Never Draw the Same Molecule Twice: Viewing Image Metadata 5

Posted by Rich Apodaca Wed, 08 Aug 2007 07:40:00 GMT

Chemists are accustomed to embedding live molecular objects in their documents with Microsoft Word/ChemDraw. These objects can then be reprocessed and embedded into other documents, such as PowerPoint presentations, saving enormous amounts of time. What if the same feature were available with Web documents?

A recent D-F article proposed a method to encode molecular structure data within commonly-used Web image formats such as PNG. That article contained an embedded image of GlaxoSmithKline's diabetes treatment rosiglitazone (Avandia) encoded by a rendering toolkit built with Firefly. I claimed that this image contained the complete connection table and atom coordinates as embedded metadata. In this article, I'll show a simple method to read this metadata.

Metadata is a standard part of the PNG specification; to read it requires nothing more than software capable of recognizing it. I recently found a Web-based, cross-platform method for doing so. The Image Metadata Viewer by FileFormat.info accepts an uploaded image file and returns that image's metadata. Let's try it with the image of rosiglitazone.

After saving the image to my hard drive, uploading it to FileFormat.info and pressing start, I can see that the image contains metadata:

The metadata can be viewed either as XML or as plain text. Choosing plain text (second option) gives me the complete molfile, stored as a key/value hash (molfile=[molfile]).

Clearly, reading metadata is not a problem given the right software. But this leaves the question of how metadata is encoded in the first place - especially in a programming language such as Java. Like everything else, it's not difficult when you know how. Stay tuned for the answer.

Comments

Leave a response

  1. baoilleach Fri, 10 Aug 2007 15:20:40 GMT

    I've posted a follow up of sorts at: http://baoilleach.blogspot.com/2007/08/access-embedded-molecular-information.html

    (Any chance of enabling trackback?)

  2. Rich Apodaca Fri, 10 Aug 2007 17:34:10 GMT

    Noel,

    Very nice. I wonder how you write image metadata in Python/PIL...

    I'd like to enable trackback, but so far I haven't been able to get it to work right with the spam protection on my site.

  3. baoilleach Sat, 11 Aug 2007 09:04:06 GMT

    Regarding writing image metadata, PIL doesn't seem to allow it. This makes me suspect that perhaps storing this information in the 'info' field is an abuse of the PNG spec. I'm too lazy to check it up, but have you considered using EXIF instead (I think Joerg has suggested this too). There are sure to be well-established libraries in every language for reading/writing this data.

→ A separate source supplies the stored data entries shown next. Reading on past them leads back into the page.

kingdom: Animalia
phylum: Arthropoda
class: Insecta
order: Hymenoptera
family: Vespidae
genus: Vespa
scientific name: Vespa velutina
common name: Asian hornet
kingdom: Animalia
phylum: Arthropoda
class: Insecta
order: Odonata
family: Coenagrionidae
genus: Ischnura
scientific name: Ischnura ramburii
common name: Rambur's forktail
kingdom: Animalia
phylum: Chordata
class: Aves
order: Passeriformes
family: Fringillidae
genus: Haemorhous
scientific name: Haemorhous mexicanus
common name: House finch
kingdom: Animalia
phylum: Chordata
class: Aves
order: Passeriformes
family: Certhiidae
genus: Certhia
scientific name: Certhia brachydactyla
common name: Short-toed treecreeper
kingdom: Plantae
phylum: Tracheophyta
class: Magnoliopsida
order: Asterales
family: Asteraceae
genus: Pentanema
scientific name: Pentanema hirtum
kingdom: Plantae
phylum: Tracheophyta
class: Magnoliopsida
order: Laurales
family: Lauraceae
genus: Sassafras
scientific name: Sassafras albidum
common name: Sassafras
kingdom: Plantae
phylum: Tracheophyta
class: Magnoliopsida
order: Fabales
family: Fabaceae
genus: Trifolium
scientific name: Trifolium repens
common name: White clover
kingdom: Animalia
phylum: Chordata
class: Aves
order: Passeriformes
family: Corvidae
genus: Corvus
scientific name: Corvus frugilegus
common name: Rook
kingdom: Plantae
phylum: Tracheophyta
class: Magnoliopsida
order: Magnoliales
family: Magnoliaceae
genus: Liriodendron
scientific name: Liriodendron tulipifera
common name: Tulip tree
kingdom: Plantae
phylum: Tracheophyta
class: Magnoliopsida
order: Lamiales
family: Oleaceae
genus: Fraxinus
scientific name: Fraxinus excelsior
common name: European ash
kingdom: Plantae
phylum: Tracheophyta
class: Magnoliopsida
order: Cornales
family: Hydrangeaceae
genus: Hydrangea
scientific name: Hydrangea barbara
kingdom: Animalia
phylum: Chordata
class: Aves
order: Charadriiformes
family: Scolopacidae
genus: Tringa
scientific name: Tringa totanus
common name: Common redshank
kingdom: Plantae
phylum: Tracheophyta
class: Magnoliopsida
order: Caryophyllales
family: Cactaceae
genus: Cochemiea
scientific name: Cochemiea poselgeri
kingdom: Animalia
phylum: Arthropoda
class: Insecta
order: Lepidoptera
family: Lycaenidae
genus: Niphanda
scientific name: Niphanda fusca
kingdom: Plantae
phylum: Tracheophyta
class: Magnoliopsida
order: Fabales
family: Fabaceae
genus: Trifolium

  4. Rich Apodaca Sun, 12 Aug 2007 09:21:42 GMT

    Exif is an interesting approach of JPG images. Reading the overview, it's clear this is an evolving area of standardization with some challenges ahead.

    About the 'info' field - if the spec says any text metadata are valid, then IMO any text metadata are valid. I'm not sure I see what you mean by "abuse."

  5. baoilleach Mon, 13 Aug 2007 07:22:46 GMT

    Well, Exif's been around for years though, hasn't it.

    I take back the "abuse". :-)

    I think I was just unwilling to admit that PIL just doesn't support this feature, which is a bit disappointing really. It seems that if you read in a PNG file and write it back out, the 'info' field is wiped.